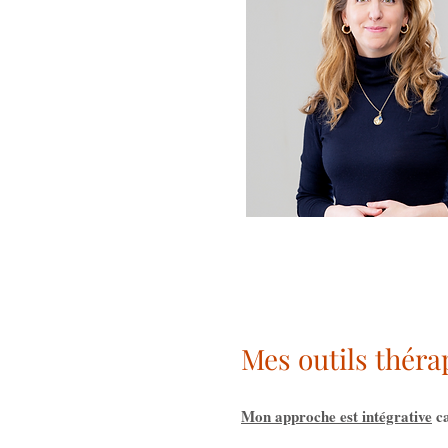
Mes outils théra
Mon approche est intégrative
ca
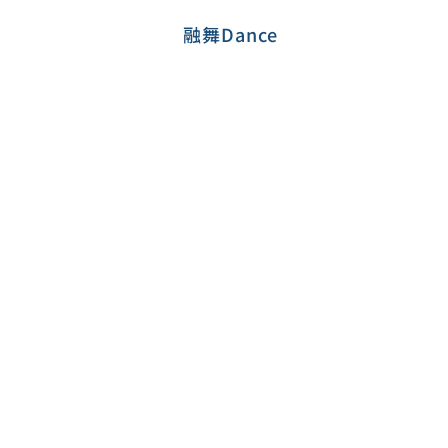
融舞Dance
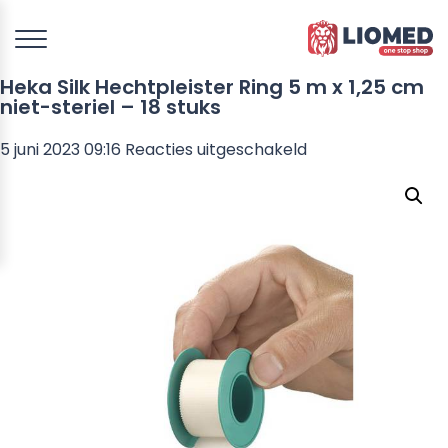
Heka Silk Hechtpleister Ring 5 m x 1,25 cm
niet-steriel – 18 stuks
voor
5 juni 2023 09:16
Reacties uitgeschakeld
Heka
Silk
Hechtpleister
Ring
5
m
x
1,25
cm
niet-
steriel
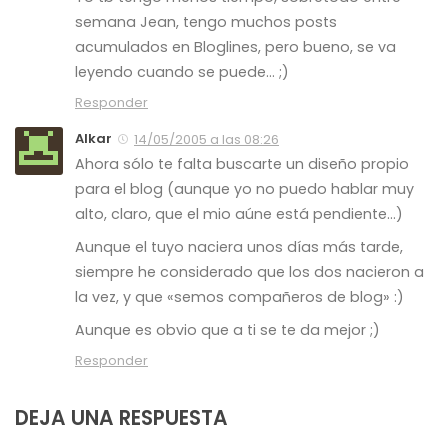
semana Jean, tengo muchos posts
acumulados en Bloglines, pero bueno, se va
leyendo cuando se puede… ;)
Responder
Alkar
14/05/2005 a las 08:26
Ahora sólo te falta buscarte un diseño propio
para el blog (aunque yo no puedo hablar muy
alto, claro, que el mio aúne está pendiente…)
Aunque el tuyo naciera unos días más tarde,
siempre he considerado que los dos nacieron a
la vez, y que «semos compañeros de blog» :)
Aunque es obvio que a ti se te da mejor ;)
Responder
DEJA UNA RESPUESTA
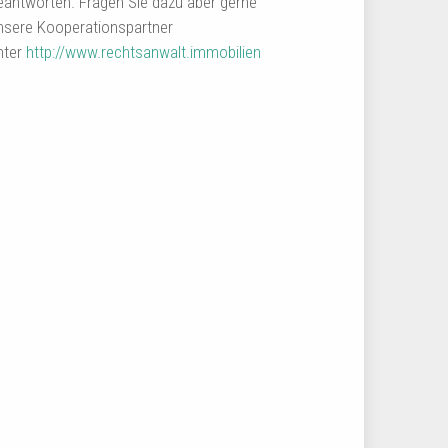
eantworten. Fragen Sie dazu aber gerne
nsere Kooperationspartner
nter
http://www.rechtsanwalt.immobilien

● ● ● ● ● ● ●

* ФОРМУЛИРОВКА ЗАДАНИЯ: Перепечатайте текст всех приведенных выше записей без единого изменения, сохранив разбивку на строки. Изображения в ответ не включайте.

* ОТВЕТ К ЗАДАНИЮ:
Mes outils théra
Mon approche est intégrative
ca
融舞Dance
Heka Silk Hechtpleister Ring 5 m x 1,25 cm
niet-steriel – 18 stuks
voor
5 juni 2023 09:16
Reacties uitgeschakeld
Heka
Silk
Hechtpleister
Ring
5
m
x
1,25
cm
niet-
steriel
semana Jean, tengo muchos posts
acumulados en Bloglines, pero bueno, se va
leyendo cuando se puede… ;)
Responder
Alkar
14/05/2005 a las 08:26
Ahora sólo te falta buscarte un diseño propio
para el blog (aunque yo no puedo hablar muy
alto, claro, que el mio aúne está pendiente…)
Aunque el tuyo naciera unos días más tarde,
siempre he considerado que los dos nacieron a
la vez, y que «semos compañeros de blog» :)
Aunque es obvio que a ti se te da mejor ;)
Responder
DEJA UNA RESPUESTA
eantworten. Fragen Sie dazu aber gerne
nsere Kooperationspartner
nter
http://www.rechtsanwalt.immobilien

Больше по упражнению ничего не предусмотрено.